Even though Li & Fung is headquartered in China, it generates most of its revenues in the US and Europe, Huber noted.

“As companies expand into new geographic markets, the traditional way of looking at portfolio diversification – based on where a company is headquartered - becomes less meaningful,” he explained. “If an investor is looking to build a diversified portfolio, it may be more productive to consider the underlying economic drivers for a company, including where revenues are generated, as opposed to the traditional approach.”

Emerging markets fixed income has also presented opportunities for international investors, according to Marco Santamaria, portfolio manager for AllianceBernstein.

The asset class has attracted large investor inflows partly due to ample global liquidity, but also due, Santamaria said “to real improvements in credit quality.”

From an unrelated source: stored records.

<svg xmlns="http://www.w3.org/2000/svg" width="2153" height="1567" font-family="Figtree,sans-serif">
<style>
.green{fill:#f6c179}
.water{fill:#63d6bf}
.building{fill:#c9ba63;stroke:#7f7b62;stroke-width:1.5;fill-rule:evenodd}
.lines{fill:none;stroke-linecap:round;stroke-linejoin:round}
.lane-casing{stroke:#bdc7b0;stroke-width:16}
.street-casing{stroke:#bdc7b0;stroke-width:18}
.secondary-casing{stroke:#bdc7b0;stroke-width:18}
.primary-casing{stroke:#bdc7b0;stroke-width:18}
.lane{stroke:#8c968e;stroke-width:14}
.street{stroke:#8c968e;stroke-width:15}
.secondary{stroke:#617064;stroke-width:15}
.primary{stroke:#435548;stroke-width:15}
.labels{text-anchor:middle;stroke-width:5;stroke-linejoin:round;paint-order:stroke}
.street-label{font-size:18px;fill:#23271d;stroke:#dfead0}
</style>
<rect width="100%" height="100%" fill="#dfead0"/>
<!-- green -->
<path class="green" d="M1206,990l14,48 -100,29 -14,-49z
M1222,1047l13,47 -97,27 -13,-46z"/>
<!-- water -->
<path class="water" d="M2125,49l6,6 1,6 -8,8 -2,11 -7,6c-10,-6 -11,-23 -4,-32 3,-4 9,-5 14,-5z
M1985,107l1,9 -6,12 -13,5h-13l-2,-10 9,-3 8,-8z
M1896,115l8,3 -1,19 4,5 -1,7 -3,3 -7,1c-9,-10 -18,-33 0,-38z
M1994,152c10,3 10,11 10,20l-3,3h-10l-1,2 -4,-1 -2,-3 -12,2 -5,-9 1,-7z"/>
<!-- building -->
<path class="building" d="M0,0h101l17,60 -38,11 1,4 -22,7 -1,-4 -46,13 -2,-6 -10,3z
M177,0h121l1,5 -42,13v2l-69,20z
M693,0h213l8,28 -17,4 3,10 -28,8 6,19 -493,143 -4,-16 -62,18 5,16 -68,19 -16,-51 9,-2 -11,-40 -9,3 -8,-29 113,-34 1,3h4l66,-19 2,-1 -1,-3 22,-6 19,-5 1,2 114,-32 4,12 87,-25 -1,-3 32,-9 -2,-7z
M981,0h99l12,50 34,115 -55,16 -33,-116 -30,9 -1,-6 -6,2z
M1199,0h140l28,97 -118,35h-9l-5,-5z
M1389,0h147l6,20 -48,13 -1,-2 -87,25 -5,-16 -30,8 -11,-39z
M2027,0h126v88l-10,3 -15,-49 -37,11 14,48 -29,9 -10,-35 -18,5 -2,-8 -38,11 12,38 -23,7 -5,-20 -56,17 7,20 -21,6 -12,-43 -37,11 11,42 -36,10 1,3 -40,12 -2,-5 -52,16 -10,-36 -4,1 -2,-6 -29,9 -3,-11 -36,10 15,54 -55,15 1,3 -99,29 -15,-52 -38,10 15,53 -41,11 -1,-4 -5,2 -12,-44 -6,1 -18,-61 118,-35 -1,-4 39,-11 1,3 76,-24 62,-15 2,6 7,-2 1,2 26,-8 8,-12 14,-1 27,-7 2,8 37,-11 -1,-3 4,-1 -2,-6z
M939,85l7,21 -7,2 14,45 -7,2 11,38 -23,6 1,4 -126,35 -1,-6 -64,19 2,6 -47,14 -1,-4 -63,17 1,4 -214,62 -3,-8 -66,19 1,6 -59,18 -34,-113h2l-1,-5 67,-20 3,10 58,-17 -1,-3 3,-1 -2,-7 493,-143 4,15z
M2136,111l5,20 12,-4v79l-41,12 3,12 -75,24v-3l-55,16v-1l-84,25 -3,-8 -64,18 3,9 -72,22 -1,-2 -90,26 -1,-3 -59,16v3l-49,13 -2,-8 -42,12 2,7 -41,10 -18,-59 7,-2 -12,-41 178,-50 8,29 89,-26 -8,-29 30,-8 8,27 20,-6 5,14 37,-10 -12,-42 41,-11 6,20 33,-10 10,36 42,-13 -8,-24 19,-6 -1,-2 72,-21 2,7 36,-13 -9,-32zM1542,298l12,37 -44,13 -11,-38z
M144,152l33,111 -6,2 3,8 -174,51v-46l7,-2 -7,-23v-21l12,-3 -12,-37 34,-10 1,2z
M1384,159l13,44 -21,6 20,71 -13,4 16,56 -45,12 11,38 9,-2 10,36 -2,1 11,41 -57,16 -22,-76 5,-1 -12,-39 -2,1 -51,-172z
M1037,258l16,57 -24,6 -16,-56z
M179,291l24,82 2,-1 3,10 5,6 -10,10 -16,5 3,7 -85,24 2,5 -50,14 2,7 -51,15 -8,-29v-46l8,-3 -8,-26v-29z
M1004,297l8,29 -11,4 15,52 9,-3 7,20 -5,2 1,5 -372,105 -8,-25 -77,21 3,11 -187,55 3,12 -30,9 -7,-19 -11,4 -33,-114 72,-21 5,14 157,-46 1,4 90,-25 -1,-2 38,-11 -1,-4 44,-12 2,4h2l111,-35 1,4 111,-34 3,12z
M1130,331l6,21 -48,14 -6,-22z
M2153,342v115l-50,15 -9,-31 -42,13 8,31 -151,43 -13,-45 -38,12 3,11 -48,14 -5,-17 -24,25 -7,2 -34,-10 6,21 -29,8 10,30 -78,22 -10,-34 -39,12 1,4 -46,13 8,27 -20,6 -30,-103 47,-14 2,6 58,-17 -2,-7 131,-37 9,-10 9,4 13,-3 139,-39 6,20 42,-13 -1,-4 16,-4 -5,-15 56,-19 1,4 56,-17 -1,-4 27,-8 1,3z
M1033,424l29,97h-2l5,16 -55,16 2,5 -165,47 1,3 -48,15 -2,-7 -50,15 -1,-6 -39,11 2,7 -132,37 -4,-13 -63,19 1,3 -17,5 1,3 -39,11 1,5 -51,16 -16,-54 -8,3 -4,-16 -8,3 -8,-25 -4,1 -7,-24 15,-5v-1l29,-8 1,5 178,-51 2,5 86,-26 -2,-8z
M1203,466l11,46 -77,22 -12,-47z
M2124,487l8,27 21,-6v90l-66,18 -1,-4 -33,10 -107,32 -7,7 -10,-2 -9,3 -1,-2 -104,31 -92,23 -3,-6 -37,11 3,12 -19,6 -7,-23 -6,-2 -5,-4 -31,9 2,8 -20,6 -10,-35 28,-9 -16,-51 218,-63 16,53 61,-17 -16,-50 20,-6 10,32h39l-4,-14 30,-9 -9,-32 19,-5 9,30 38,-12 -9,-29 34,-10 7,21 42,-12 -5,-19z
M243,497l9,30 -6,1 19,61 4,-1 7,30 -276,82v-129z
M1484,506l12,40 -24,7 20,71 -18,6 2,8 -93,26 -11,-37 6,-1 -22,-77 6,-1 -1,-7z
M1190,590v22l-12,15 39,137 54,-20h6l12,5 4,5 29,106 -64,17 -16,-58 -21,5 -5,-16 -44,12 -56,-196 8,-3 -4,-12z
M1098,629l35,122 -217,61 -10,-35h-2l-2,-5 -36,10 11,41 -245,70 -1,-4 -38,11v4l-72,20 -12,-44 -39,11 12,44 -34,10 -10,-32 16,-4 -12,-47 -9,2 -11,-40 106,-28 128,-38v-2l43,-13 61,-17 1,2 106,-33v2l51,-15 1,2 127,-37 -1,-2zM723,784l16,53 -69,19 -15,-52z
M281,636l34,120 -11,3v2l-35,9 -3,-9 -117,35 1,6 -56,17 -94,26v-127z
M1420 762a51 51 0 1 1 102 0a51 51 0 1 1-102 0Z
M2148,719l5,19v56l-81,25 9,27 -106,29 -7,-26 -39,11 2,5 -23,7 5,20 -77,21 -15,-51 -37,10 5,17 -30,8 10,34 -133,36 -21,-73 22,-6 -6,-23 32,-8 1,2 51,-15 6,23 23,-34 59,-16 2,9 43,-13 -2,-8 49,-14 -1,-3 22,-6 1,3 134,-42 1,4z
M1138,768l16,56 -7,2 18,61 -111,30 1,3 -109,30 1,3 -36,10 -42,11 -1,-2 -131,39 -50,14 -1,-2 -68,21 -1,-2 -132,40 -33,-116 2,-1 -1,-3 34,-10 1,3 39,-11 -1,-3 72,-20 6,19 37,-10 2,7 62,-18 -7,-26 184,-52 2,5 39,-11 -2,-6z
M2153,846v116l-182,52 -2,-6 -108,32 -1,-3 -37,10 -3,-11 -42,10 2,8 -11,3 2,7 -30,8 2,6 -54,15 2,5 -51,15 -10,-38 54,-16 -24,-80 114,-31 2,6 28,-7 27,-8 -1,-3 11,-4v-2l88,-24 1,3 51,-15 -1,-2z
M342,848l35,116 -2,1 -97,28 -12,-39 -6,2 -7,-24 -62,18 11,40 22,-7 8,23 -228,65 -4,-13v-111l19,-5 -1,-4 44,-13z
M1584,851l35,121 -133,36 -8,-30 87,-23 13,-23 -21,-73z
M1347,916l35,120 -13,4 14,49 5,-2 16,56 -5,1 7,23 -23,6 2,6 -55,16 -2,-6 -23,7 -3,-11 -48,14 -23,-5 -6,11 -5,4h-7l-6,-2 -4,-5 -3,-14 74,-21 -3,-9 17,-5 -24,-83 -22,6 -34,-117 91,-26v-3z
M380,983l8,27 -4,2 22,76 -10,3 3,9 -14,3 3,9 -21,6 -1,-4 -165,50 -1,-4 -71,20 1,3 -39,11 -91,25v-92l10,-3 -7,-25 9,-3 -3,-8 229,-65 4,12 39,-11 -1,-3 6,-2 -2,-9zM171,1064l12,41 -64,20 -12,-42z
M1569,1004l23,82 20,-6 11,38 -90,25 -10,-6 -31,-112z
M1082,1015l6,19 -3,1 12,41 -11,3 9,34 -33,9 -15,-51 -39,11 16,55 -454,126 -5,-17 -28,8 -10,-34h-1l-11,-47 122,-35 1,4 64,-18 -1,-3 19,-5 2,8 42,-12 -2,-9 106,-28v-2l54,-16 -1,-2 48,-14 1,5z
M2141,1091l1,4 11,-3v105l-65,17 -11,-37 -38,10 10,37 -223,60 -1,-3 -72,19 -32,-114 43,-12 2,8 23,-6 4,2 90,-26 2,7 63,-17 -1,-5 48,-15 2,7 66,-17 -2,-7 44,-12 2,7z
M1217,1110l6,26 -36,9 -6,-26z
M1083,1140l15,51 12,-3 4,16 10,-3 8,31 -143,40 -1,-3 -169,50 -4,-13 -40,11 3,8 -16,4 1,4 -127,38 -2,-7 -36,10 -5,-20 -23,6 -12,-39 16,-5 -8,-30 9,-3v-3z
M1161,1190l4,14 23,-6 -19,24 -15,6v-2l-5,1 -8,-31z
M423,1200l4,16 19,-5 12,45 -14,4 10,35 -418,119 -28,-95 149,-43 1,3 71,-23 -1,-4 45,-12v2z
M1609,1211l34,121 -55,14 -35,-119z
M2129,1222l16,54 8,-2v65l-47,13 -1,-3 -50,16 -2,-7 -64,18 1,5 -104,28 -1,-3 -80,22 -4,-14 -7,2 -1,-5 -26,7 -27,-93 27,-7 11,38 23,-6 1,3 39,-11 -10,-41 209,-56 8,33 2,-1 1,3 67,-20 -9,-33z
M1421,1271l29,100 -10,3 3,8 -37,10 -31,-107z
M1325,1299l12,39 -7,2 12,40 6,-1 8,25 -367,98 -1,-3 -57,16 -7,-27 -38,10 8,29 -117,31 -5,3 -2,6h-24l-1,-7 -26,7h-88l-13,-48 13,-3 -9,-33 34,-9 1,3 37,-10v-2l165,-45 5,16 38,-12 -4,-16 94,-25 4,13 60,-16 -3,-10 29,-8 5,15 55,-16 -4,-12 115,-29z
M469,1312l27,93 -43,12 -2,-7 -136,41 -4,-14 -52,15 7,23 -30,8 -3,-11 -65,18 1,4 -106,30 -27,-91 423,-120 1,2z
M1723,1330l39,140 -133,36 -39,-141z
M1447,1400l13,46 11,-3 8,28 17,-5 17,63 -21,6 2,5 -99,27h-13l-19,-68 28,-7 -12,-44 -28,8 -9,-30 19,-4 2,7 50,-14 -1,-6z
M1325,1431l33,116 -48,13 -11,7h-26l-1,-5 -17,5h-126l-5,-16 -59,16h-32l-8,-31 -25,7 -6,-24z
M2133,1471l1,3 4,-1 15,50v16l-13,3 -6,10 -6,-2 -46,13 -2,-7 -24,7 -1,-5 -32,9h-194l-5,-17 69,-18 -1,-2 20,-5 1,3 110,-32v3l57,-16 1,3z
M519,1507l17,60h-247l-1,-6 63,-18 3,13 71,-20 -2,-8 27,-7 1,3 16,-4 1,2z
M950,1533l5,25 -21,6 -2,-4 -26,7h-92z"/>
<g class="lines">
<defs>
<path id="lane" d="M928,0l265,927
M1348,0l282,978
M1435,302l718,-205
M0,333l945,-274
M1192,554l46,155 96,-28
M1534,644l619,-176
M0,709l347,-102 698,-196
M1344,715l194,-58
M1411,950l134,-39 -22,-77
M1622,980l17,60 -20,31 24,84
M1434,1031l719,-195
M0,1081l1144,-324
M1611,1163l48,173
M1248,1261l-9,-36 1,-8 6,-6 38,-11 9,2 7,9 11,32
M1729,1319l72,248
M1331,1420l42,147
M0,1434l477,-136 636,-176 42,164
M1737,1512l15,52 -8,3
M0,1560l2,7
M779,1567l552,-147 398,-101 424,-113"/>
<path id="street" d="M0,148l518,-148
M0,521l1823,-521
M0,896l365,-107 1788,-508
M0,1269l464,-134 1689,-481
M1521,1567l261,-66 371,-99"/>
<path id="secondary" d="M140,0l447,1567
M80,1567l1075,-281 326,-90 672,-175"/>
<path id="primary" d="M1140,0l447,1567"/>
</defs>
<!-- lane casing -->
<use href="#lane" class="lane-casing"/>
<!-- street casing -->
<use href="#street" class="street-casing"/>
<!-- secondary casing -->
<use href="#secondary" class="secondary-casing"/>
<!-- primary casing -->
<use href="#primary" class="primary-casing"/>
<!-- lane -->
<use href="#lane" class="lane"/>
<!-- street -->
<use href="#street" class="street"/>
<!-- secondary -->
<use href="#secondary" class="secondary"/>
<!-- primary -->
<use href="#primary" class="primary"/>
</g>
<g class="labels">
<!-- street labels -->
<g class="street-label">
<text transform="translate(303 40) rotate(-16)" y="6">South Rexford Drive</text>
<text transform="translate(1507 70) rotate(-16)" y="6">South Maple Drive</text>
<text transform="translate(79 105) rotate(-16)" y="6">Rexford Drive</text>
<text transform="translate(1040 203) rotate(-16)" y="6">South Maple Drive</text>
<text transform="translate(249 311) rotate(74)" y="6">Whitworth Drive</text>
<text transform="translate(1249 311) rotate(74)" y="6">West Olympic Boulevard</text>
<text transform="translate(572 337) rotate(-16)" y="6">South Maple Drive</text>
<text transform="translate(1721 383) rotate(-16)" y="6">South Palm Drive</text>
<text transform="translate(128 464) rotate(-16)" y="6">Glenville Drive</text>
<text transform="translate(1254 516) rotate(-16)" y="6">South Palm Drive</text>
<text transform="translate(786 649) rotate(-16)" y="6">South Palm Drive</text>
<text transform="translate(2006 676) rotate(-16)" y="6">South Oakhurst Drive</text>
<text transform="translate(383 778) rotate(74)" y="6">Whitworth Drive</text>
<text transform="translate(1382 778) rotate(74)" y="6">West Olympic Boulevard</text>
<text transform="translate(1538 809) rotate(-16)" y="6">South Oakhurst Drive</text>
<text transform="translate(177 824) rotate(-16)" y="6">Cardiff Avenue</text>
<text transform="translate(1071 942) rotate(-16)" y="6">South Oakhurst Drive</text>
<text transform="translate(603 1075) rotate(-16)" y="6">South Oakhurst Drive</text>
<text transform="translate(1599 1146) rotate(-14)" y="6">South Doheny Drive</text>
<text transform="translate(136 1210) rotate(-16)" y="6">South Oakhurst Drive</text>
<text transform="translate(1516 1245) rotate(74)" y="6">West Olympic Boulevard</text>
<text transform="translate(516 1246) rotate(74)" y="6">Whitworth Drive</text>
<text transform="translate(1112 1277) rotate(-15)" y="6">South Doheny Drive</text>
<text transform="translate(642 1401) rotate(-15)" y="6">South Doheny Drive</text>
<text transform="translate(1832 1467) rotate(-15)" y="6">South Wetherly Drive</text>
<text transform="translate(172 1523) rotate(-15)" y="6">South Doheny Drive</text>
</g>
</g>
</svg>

There are incipient elements of exuberance in emerging markets fixed income, he said, but also evidence of “real maturation” in the space. As a result, “increasingly sophisticated investment strategies” are poised to take “full advantage” of opportunities in emerging markets, Santamaria maintained.

Alternatives also represented opportunities for international investors, said Timothy Schuler, senior vice president and investment strategist for Permal Asset Management.

Guy Boden, director of S&P Fund Research, concluded the panel presentation by describing when and how to use qualitative research to support offshore fund selection.